To be clear: Microsoft Excel is by no means outdated or obsolete, and there are still times when it’s more convenient to use Excel. For example, if you’re working on a very quick project or you need to collaborate on a spreadsheet with several people who may not understand Python or how to code.
The biggest benefit of using Excel is that it’s a “one-stop shop,” Ada says. “All of your data is stored there, and you can create your calculations and visualizations in the same sheet.” If you want to get better at using all of Microsoft Excel’s features, try our free course Analyze Data with Microsoft Excel.
Understanding which data science tools to deploy for a particular project is part of being a Data Analyst. In the new Codecademy career path Business Intelligence Data Analyst you’ll get comfortable using all the tools of the trade, including Excel, Tableau, and SQL.

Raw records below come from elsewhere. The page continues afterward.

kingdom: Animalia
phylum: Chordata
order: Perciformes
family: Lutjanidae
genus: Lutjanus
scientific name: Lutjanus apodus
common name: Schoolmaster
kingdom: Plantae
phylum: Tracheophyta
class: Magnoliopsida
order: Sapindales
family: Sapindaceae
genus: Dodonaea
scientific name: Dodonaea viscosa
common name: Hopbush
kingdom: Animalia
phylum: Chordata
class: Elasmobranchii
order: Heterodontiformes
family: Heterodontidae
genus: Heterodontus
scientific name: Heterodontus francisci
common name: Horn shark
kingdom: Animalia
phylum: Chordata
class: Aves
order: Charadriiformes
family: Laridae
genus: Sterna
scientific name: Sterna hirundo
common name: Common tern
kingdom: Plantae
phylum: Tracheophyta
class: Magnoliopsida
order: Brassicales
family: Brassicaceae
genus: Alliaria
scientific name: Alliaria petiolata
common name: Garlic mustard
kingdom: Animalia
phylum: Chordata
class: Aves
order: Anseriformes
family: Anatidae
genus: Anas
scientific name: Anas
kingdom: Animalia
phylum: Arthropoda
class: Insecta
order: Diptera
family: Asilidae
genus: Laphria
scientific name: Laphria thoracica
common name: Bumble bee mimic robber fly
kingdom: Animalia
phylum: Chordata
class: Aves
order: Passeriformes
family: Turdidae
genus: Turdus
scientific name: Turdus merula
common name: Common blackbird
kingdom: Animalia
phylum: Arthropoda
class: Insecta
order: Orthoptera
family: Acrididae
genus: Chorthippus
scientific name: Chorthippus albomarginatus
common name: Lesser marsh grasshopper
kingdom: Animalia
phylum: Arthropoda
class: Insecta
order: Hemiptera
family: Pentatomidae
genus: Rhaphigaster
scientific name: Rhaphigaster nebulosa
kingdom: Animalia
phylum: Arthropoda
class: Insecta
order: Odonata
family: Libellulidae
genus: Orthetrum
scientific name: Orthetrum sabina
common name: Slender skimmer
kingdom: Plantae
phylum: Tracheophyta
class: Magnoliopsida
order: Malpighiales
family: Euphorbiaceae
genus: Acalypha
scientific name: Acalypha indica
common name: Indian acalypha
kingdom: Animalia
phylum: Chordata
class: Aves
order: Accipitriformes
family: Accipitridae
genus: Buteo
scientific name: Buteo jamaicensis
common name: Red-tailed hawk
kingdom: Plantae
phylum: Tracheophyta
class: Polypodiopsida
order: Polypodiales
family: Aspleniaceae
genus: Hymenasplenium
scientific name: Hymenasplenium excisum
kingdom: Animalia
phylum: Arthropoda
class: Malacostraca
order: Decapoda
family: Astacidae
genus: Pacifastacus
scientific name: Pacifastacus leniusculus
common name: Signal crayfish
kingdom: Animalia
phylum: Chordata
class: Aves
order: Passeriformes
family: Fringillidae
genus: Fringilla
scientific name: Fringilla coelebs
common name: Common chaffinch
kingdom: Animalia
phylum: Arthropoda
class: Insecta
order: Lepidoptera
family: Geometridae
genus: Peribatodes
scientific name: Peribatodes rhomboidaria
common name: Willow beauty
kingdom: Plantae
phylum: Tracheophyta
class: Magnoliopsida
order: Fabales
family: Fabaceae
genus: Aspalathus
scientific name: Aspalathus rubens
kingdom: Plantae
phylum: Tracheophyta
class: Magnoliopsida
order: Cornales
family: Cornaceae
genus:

Start learning how to use Python for data science
These are just some of the reasons why you should learn Python if you want to work with data. By the end of the free course Getting Started with Python for Data Science, you’ll be able to use Python to explore and summarize a dataset, filter data to find specific categories, and format raw data so you can answer a question. And once you get a taste of what you can do with Python, you’ll want to check out all of our Python courses in machine learning, web development, and lots more.
Getting Started with Python for Data Science is also a great way to get introduced to coding. Throughout the course, you’ll pick up fundamental coding principles that will come up again as you learn other programming languages. Once you know one programming language, it’s easier to learn another language because there are so many similarities — and the good news is, whichever language you choose, there’s probably a Codecademy course that will guide you.